The book could profit from greater attention to the way in which politics has become a major channel of social mobility and to the changing role of political notables. The linear model of political ideology which permeates the book in terms of a continuum from “revolution” to “conservatism” (p.126) could be fruitfully replaced by a triangular model, which would make the passage of individuals from Marxism to Fascism shorter and more comprehensible. Despite the author’s provisos relating to the persistence of “democratic practices and attitudes” during the period surveyed, one can surely question the emphasis which he has attached to this conclusion. The lengthy periods of emergency rule, the position of the Tamil minorities, the government control of the major newspapers from the early 1970’s, the recent extensions in the repressive apparatus, and, above all, the alacrity with which political leaders from all the parties indulge in punitive acts whenever the situation permits, all these features call for a more substantial modification of this argument.

Finally, both author and readers must face up to the fact that the value of this book as a window to contemporary Sri Lanka is undermined by the march of events. Several perceptive insights (but not all) are rendered obsolete by the radical re-structuring of the constitution and the electoral system effected by the UNP government elected in 1977; while the implications of such events as the break-up of the SLFP/Old Ieft coalition in 1975 and 1977, and the release of the JVP leadership from jail by the UNP in 197′ will, undoubtedly work themselves out in ways that re-shape the political scene. Indeed, it is in depicting trends during the 1970’s that the book is at its weakest. Inadequate attention is paid to the reconstitution of the social base of the UNP since 1973 and the role of the Wahumpura caste within it. The festering dissatisfaction of the Ceylon Tamils, evident enough in the early 1970’s, is lightly treated: so that readers are ill prepared for the recent upsurge of a terrorist group devoted to a Tamil separatist state; and as a result of which the author can, incorrectly conclude that the move towards “communal adjustment” demanded by the decolonisation had been satisfactorily (by force!!) achieved by 1962 (pp. 340-341).

But this deterioration in the review of events in the mid 1970’s is surely understandable. In sum, this is a judicious and readable political history. It does not serve the uninitiated alone. There is much within it for the aficionados.

TWO: “Strategy of Internal Relations: An Examination of the Conflict in Ceylon,” by S. Perinbanayagam & Maya Chadda in Nationalism and the Crises of Ethnic Minorities in Asia By Tai S. Kang

Abstract: Strategic considerations have been applied to the analysis of relationships between units within the internationsl system.
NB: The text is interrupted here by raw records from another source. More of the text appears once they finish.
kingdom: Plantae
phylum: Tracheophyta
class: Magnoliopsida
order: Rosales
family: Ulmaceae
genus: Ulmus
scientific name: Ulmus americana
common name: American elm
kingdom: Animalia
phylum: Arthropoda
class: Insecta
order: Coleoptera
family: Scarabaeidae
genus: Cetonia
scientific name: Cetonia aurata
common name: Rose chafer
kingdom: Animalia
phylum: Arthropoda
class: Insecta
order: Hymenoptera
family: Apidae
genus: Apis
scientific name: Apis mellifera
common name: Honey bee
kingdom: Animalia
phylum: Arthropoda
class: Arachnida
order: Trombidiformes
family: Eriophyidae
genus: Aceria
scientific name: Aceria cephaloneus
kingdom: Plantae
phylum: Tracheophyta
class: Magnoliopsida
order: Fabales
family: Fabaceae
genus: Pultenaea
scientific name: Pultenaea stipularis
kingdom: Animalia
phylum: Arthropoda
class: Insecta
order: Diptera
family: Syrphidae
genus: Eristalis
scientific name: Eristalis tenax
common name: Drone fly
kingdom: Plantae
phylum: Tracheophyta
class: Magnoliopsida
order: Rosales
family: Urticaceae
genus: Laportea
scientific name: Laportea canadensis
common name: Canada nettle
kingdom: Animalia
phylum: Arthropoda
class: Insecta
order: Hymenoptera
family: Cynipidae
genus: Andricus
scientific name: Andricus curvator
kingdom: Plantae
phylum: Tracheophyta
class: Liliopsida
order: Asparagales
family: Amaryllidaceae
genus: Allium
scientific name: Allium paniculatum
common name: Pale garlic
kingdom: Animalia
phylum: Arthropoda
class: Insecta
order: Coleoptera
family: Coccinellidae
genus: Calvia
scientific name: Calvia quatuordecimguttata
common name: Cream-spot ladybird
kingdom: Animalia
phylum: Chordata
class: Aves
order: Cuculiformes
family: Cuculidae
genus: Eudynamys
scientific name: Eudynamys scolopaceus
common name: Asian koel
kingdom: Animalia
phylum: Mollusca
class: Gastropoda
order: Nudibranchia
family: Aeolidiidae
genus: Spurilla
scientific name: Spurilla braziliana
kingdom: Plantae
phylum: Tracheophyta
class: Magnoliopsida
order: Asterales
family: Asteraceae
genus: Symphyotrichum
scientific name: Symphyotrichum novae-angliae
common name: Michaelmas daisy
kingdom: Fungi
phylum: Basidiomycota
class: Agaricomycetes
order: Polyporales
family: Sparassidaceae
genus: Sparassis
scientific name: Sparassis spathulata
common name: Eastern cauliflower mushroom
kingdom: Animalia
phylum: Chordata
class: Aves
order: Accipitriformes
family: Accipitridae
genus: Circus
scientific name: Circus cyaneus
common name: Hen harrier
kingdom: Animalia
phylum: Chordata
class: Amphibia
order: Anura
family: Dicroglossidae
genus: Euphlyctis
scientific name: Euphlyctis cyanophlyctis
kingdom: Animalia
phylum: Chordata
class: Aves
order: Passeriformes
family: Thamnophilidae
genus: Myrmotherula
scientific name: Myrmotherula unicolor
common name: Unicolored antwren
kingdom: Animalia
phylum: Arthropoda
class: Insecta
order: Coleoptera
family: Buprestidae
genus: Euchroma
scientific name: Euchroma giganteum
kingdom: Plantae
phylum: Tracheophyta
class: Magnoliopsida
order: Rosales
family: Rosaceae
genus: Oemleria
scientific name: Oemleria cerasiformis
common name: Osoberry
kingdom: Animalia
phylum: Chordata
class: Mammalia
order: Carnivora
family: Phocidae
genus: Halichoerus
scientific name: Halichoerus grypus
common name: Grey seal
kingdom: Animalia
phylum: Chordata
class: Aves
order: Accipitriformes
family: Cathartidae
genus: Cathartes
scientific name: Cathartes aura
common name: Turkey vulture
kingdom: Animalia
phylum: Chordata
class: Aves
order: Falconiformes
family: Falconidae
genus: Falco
Such applications were based on a general theory of strategy derived from – or at least connected to – an equally general social psychological theory. Hence the theory of strategy can be applied to any interactional system and process – interpersonal, inter-group, inter-community, inter-state or international. Such an application is made here to the relationship between two ethno-linguistic communities in Ceylon that have been in conflict for over two decades. It is argued that had the leadership of the communities thought in strategic terms and prosecuted their interactions accordingly, certain manifestations of conflict could have been obviated. It is suggested that hence we can speak of clever and wise performers in leadership roles – those who anticipate the full implications of the activities they are pursuing at the moment, and stupid performers, who do not. In the language of game theory: it is incumbent on performers to distinguish between zero-sum games and mixed-motive games; to be unable to do so is to bring disaster on themselves and the causes they represent.